There are craters with compositional rays whose ages are significantly greater than 1.1 billion years. Lichtenberg is a prime example. This 20-km-diameter crater is embayed on the southeast by mare basalt flows. Harry Hiesinger (Brown University) and his coworkers have estimated the age of these flows on the basis of the number of craters formed on them. They report an age of 1.6-2 billion years, distinctly older than the nominal C/E boundary age of 1.1 billion years. It follows that the mere presence of rays is not a reliable indicator of crater age. And it is no longer valid to assign a Copernican age to craters based only on the presence of rays.
Hawke and others conclude that a new method using the optical maturity parameter is required to distinguish Copernican from Eratosthenian craters. They acknowledge a problem of not knowing the time required for a surface to reach full optical maturity; no such age has been firmly established.
A possible solution was proposed by Jennifer Grier (formerly at the University of Arizona and now at the Harvard-Smithsonian Center for Astrophysics) and Al McEwen (University of Arizona) and colleagues. Their work showed that if the ejecta of Copernicus crater were slightly more mature, it would be impossible to tell apart from the optically mature bedrock. Since the commonly accepted age of Copernicus is about 0.8 billion years, then perhaps full optical maturity occurs at about 0.8 billion years.
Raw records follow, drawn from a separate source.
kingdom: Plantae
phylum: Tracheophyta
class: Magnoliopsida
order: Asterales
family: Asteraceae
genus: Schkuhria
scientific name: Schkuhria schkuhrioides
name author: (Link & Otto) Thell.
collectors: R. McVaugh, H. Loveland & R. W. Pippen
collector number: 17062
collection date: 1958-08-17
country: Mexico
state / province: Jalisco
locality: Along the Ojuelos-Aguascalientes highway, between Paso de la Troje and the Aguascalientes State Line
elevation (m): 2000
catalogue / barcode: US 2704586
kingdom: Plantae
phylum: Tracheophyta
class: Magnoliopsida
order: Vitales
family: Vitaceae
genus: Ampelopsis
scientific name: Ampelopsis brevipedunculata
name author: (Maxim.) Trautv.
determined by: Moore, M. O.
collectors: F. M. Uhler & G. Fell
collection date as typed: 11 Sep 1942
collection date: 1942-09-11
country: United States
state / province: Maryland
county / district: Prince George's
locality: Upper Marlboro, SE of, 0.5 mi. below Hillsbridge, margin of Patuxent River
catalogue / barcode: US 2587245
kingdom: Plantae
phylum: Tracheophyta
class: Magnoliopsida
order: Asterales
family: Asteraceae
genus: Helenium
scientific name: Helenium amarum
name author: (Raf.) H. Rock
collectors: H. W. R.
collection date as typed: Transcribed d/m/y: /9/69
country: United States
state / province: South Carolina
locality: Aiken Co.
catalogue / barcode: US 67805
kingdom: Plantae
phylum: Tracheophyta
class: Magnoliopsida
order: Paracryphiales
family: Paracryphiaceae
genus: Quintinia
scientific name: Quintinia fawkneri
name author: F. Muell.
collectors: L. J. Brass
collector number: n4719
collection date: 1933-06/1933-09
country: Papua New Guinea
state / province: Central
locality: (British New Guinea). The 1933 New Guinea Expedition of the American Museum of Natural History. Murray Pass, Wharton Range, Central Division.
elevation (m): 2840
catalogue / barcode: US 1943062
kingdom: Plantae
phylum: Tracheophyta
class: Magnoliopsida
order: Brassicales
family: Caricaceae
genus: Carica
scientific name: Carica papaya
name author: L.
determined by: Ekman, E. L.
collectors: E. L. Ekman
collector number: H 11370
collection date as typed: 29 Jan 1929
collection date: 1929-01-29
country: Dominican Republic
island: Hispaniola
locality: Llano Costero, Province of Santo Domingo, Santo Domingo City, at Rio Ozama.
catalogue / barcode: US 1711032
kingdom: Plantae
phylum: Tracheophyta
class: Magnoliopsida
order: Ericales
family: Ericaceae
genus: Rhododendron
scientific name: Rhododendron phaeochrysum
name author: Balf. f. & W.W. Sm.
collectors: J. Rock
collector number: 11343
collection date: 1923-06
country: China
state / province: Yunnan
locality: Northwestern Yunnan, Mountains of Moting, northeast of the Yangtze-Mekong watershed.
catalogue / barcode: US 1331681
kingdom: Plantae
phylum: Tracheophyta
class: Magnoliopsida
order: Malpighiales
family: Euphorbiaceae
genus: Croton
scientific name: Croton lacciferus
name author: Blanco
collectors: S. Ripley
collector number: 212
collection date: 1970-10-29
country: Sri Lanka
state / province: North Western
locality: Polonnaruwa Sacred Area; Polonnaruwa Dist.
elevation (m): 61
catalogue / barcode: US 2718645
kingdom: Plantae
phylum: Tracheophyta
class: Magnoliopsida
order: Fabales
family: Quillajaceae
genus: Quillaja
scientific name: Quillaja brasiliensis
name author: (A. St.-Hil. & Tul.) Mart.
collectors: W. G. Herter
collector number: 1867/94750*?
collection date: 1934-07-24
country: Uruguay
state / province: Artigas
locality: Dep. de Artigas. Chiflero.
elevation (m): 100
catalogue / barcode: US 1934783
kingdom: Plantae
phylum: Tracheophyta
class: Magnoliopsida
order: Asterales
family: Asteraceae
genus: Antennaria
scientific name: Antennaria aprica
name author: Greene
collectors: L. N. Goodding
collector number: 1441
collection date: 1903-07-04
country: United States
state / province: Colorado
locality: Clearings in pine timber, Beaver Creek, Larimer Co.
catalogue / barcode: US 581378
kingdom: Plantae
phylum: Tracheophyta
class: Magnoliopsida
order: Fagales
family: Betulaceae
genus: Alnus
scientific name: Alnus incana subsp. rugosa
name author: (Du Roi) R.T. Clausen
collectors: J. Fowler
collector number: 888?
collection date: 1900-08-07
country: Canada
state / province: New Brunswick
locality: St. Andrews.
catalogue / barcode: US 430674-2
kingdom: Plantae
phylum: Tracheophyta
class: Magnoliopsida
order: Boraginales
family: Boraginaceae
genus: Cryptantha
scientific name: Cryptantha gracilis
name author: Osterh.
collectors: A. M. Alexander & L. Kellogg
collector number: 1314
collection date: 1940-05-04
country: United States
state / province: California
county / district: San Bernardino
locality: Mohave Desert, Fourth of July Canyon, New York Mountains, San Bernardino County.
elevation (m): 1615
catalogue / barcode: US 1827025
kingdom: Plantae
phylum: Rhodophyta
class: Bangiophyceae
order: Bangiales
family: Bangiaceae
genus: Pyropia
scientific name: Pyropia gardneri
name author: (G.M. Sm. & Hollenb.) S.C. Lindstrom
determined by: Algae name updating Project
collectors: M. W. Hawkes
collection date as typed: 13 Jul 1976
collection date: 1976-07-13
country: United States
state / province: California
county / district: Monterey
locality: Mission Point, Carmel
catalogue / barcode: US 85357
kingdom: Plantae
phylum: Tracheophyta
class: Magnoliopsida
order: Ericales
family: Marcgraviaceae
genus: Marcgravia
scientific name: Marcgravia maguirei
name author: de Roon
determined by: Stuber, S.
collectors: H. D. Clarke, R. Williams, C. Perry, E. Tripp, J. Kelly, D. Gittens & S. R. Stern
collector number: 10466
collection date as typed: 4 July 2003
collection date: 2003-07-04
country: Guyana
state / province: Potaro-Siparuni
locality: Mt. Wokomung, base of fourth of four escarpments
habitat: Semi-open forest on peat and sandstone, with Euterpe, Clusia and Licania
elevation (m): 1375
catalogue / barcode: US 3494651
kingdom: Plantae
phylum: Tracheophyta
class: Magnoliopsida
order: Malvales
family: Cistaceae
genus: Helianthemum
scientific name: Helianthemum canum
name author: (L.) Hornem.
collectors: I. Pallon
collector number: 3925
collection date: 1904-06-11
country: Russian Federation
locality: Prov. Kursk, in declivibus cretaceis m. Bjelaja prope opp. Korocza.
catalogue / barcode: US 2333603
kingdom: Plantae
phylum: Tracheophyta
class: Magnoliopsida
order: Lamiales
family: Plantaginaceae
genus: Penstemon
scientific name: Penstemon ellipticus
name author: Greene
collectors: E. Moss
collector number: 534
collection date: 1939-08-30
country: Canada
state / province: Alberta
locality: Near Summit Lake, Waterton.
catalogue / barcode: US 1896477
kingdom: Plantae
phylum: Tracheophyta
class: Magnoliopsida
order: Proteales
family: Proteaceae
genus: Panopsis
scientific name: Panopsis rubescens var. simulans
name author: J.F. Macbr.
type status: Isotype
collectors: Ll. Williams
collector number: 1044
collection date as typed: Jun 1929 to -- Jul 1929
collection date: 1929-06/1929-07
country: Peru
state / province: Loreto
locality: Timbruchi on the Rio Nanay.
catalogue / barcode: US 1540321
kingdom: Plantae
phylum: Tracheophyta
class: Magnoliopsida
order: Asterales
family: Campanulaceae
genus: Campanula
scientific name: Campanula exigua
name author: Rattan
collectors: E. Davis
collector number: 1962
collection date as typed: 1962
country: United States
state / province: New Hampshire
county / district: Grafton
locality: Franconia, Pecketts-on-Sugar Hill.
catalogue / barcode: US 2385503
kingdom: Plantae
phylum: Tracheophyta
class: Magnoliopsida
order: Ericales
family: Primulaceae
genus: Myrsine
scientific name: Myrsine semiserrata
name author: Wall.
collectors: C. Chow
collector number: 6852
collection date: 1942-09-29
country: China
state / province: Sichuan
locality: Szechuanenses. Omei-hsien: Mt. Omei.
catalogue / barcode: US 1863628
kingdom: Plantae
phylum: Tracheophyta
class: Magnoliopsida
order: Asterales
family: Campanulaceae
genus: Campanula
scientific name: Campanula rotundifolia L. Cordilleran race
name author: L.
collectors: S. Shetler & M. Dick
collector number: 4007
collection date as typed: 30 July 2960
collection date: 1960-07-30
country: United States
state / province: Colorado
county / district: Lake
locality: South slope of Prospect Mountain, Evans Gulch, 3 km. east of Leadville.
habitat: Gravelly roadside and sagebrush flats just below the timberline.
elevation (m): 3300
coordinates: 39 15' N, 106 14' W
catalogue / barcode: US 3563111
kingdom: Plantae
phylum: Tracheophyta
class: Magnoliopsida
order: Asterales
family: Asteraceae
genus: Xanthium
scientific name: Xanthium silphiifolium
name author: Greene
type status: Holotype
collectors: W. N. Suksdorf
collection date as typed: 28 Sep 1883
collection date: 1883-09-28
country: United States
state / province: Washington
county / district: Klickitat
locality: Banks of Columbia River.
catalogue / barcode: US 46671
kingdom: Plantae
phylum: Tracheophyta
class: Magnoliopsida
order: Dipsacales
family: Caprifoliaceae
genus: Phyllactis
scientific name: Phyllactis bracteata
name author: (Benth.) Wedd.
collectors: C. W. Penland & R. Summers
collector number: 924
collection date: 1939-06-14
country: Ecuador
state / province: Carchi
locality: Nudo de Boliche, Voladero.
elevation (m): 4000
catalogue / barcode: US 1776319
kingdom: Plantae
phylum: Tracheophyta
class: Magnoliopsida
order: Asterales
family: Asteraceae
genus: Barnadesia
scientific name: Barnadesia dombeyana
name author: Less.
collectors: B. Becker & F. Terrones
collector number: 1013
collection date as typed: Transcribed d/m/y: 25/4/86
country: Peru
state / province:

More work is necessary and future studies will look more closely at optical maturity maps of the Copernicus crater region to better define the C/E boundary in the lunar time scale.
One particularly useful way to pin down the ages of specific craters is to determine their absolute ages by isotopically dating samples returned from them. Cosmochemists could date either samples of impact melt from the floors of the craters or samples of mare basalts that embay ejecta from the craters, as at Lichtenberg.
LUNAR CRATER RAYS
FeO wt.%
dark is lower and
bright is higher
TiO2 wt.%
dark is lower and
bright is higher
OMAT Parameter
dark is mature and
bright is immature
This cartoon shows the evolution of a lunar combination ray. In panel A the ray brightness is due to the presence of immature, high-albedo highlands material and immature mare debris excavated by secondary craters. Panel B shows a ray in transition. The ray is less bright because of increased maturity. In panel C the ray has reached complete optical maturity and its brightness is only due to the fact that highlands-rich ray material is brighter than the darker material of the mare surface below.
Artist's concept of a lander on the Moon. Future automated sample-return missions to the Moon could allow cosmochemists to date specific impact craters or lava flows that embay craters. Such targeted sample return missions also allow us to address many other important problems in lunar science, such as the age of the youngest lava flows on the Moon.